#### DOCUMENT SECTION
★ ★ ★ ★ ★ ★ ★

Review: Raphael at the National Gallery, London

by George Fountain

Raphael, Detail of St Catherine of Alexandria, c.1507, oil on poplar wood, 72.2 x 55.7 cm, National Gallery, London (Image: Wikipedia)

Raphael, St Sebastian, c.1501-02, oil on panel, 43 x 34 cm, Galleria dell'Accademia Carrara, Bergamo (Image: Wikipedia)

The National Gallery’s long-awaited Raphael exhibition, which opened in April, has garnered overwhelmingly positive reviews for its deep-dive into one of history’s greatest artists – and with good reason.

Born in Urbino, Italy in 1483, Raphael Sanzio was the talented young gun of the ‘big three’ of Renaissance Italy, the others being Leonardo and Michelangelo.  Raphael saw huge success and praise throughout his short career, winning acclaim and garnering attention from a young age – working on important local commissions (primarily as court painter in Urbino) while still in his teens. His professional rise was driven by a potent combination of natural talent, imaginative intuition, and commercial control. Ultimately settling in Rome, where his skills as a painter, draughtsmen, architect, and archaeologist were all in high demand, Raphael’s life and career burnt bright. Painting for bankers, dukes, popes, and friends alike, his multifaceted brilliance often put Leonardo and Michelangelo on the back foot. When he died at the relatively young age of 37, Raphael had left an unyielding mark on Renaissance Italy’s artistic landscape, one that now resonates throughout the world. Despite this, Raphael’s praise has not been universal, and he has been the subject of much cynicism throughout the years - the critical reception of his career often takes issue with the over idealisation of his figures, thinking his works ‘too perfect’.

At face value, the National Gallery’s much anticipated foray into Raphael’s life and career takes a seemingly straightforward approach – a monograph of Raphael told through his various works. This seeming absence of a unifying theme is not inspired by a lack of ambition, however, but rather an abundance of it. Calling on loans from the enormous collections in the Louvre, Prado, Uffizi, Vatican and more, the National Gallery has compounded its own abundant catalogue to assemble a group of over one hundred exhibits by the artist – the like of which has never been seen before.

It is this mission to comprehensively work through Raphael’s life and career that makes the exhibition so noteworthy. The room displaying Raphael’s life as the primary call on any papal commission is an exhibition in its own right – but it makes up only one chapter amongst many in this show, each substantial, yet compartmentalised and digestible.

Raphael, Head of a Boy (Self-Portrait?), c. 1498, paper, 30.8 x 18.3 cm, British Museum, London (Image: Wikipedia)

Raphael, The Terranuova Madonna (as displayed in RAPHAEL), c. 1505, oil on poplar wood, 88.5 x 88.5 cm, Gemäldegalerie, Berlin (Image: George Fountain)

The exhibition begins with a striking chalk portrait made by the sixteen-year-old Raphael in the nascent stirrings of his early career. Thought to depict the young artist himself, it is a poignant piece with which to begin the journey. Faint lines converge into partially formed features, lightly etched onto parchment, with soft outlines gradually congregating into clearer characteristics in the centre. The one feature that is fully formed are the eyes – lithely realised and alive with promise and intent. It is a powerful, poetic way to open the show; just as every great work of art likely starts with soft preliminary sketches, so too does every great artist. The first room is a necessary and effective first chapter that lays the groundwork for not only Raphael’s ‘divine’ talent, but his intelligence and versatility. The exhibition subsequently explodes into a cornucopia of artistic practices, media and subject matters, the sudden abundance of works before the viewer mirroring Raphael’s rise.

★ ★ ★ ★ ★ ★ ★

#### EXTRACTED MATERIAL

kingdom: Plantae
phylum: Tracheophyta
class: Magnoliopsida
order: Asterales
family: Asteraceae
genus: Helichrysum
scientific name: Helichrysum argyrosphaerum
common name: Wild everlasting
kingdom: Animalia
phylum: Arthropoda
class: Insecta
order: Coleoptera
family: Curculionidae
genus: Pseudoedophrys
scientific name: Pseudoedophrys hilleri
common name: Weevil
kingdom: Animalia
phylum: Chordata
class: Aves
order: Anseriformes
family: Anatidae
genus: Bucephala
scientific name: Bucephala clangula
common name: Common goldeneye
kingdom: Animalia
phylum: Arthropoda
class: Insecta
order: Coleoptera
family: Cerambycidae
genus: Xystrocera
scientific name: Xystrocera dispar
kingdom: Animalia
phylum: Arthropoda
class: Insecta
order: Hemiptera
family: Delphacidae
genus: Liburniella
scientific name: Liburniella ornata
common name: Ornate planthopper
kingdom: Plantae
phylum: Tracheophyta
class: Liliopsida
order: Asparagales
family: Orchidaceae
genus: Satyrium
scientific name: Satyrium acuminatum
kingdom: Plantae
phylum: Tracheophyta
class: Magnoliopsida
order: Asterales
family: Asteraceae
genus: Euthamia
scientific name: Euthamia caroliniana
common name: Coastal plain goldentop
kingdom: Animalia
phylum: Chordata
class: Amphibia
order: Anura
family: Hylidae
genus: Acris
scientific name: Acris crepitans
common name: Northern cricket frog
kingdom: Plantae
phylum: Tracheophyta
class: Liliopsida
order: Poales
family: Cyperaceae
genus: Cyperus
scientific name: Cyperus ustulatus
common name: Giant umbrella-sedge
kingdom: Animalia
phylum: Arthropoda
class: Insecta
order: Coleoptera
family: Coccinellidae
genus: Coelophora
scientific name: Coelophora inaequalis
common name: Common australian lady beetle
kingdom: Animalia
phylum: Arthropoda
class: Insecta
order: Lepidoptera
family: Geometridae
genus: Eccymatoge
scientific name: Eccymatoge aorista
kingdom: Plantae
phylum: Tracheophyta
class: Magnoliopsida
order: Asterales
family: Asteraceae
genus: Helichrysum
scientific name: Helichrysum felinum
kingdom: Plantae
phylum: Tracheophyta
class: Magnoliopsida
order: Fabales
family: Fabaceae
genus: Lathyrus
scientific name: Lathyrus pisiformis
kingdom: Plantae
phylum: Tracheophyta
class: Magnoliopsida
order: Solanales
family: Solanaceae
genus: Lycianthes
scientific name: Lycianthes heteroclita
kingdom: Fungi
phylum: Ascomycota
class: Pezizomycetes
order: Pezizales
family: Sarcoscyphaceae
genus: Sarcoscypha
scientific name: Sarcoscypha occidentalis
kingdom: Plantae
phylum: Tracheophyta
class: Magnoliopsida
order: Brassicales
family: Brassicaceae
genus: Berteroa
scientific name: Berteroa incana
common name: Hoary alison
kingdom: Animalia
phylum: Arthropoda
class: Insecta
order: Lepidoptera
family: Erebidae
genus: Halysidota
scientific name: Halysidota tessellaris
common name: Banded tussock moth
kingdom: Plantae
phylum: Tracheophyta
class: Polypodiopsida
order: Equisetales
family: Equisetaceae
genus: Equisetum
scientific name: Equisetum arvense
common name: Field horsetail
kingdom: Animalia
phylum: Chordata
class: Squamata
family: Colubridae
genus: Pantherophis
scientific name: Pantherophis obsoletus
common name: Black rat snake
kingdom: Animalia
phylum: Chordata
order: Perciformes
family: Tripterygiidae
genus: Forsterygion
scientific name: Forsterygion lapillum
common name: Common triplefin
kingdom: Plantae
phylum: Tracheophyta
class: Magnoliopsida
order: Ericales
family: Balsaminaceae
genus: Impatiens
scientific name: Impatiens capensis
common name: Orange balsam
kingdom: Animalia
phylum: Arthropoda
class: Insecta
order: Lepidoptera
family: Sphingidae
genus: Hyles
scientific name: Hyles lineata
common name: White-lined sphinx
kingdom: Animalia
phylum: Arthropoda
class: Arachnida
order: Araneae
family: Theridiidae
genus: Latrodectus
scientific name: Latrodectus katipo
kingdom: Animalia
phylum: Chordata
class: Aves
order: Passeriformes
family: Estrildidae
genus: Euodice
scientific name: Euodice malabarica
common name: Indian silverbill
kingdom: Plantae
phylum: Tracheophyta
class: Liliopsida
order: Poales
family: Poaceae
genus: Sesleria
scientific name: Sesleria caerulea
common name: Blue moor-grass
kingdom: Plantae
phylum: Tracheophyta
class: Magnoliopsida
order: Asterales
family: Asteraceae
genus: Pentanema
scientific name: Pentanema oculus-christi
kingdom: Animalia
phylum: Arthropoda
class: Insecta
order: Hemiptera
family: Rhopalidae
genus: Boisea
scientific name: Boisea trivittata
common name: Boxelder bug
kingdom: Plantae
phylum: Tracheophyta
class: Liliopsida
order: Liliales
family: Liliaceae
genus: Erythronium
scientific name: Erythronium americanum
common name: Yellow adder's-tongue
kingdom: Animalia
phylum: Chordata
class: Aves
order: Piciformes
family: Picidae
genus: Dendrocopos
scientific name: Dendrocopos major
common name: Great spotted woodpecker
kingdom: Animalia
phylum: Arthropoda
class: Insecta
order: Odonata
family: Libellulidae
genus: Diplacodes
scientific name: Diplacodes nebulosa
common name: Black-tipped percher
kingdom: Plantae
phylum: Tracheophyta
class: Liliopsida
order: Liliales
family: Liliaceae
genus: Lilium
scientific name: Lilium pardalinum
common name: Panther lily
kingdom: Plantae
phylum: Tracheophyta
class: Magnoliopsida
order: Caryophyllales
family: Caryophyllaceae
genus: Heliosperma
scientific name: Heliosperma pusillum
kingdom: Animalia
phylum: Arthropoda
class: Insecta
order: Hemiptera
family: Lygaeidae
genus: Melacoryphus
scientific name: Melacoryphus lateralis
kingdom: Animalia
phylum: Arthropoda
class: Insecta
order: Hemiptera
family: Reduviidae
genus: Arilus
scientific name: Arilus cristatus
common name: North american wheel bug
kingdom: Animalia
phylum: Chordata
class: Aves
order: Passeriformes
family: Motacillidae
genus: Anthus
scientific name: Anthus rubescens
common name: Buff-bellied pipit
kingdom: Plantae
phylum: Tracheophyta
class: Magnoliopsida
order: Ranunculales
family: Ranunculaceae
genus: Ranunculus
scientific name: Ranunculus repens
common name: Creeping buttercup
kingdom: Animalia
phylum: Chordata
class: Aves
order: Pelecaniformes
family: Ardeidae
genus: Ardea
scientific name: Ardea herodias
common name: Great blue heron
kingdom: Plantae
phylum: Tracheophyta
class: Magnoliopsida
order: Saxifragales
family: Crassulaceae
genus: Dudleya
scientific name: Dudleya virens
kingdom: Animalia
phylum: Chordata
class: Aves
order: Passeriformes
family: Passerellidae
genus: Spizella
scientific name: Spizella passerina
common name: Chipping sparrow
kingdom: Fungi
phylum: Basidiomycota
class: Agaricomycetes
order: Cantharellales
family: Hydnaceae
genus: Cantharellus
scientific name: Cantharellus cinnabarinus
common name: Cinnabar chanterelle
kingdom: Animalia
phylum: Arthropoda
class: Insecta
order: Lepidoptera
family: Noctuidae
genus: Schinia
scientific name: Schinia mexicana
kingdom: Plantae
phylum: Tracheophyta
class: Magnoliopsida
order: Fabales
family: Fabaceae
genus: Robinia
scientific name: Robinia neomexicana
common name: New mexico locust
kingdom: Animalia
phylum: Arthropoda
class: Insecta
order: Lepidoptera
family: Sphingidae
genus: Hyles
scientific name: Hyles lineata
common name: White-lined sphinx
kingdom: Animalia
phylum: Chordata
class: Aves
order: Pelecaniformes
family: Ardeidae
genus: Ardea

★ ★ ★ ★ ★ ★ ★

#### WRITTEN TASK 1
According to the Raphael exhibition review, where and in what year was Raphael born?
#### WRITTEN TASK 2
Resume the Raphael exhibition review after its final sentence and carry it on.
The records were drawn from a separate source.

#### FINAL ANSWER 1
Raphael was born in Urbino, Italy, in 1483.

#### FINAL ANSWER 2
Each section takes a slightly different approach to compartmentalising Raphael’s career. Some works are gathered by subject matter – the assembling of some of Raphael’s Madonnas strikes a particularly cohesive chord – while others are focused on a particular medium, practice, or patron. At times, it feels less like the presentation of a visual argument, per se, and more a parade of Raphael’s polymathic practices – each room and sub-section simply compound the versatility of the old master. Despite the great wealth of exhibits, the moves with good tempo, no particular part outstaying its welcome and ideas never feeling laboured. The steady speed with which we work through these chapters in the artist’s life encourages the viewer to stay longer, absorbing every drop of each exhibit in front of them in the full knowledge that the next part will be drastically different – but no less remarkable. From his printed engravings to his archaeological exploits and writings, his penchant for Madonnas and altarpieces to his vision as an architect and tapestry designer, each facet of the versatile master is laid out in beautiful detail.

Raphael, Detail of Pope Julius II, c. 1511, oil on poplar wood, 108.7 x 81 cm, National Gallery, London (Image: Wikipedia)

The room focusing on Raphael’s work for ‘The Pope’s Banker’, and later the popes themselves, is particularly important. Raphael’s indelible marks on art history would not be so numerous, nor so pronounced, were it not for his commercial understanding of the art world at the time; he knew how to gain, manage, and complete commissions on a monumental scale. In a huge studio in Rome, with numerous talented garzoni (young male apprentices), the master painter came to monopolise Rome’s artistic scene in his time.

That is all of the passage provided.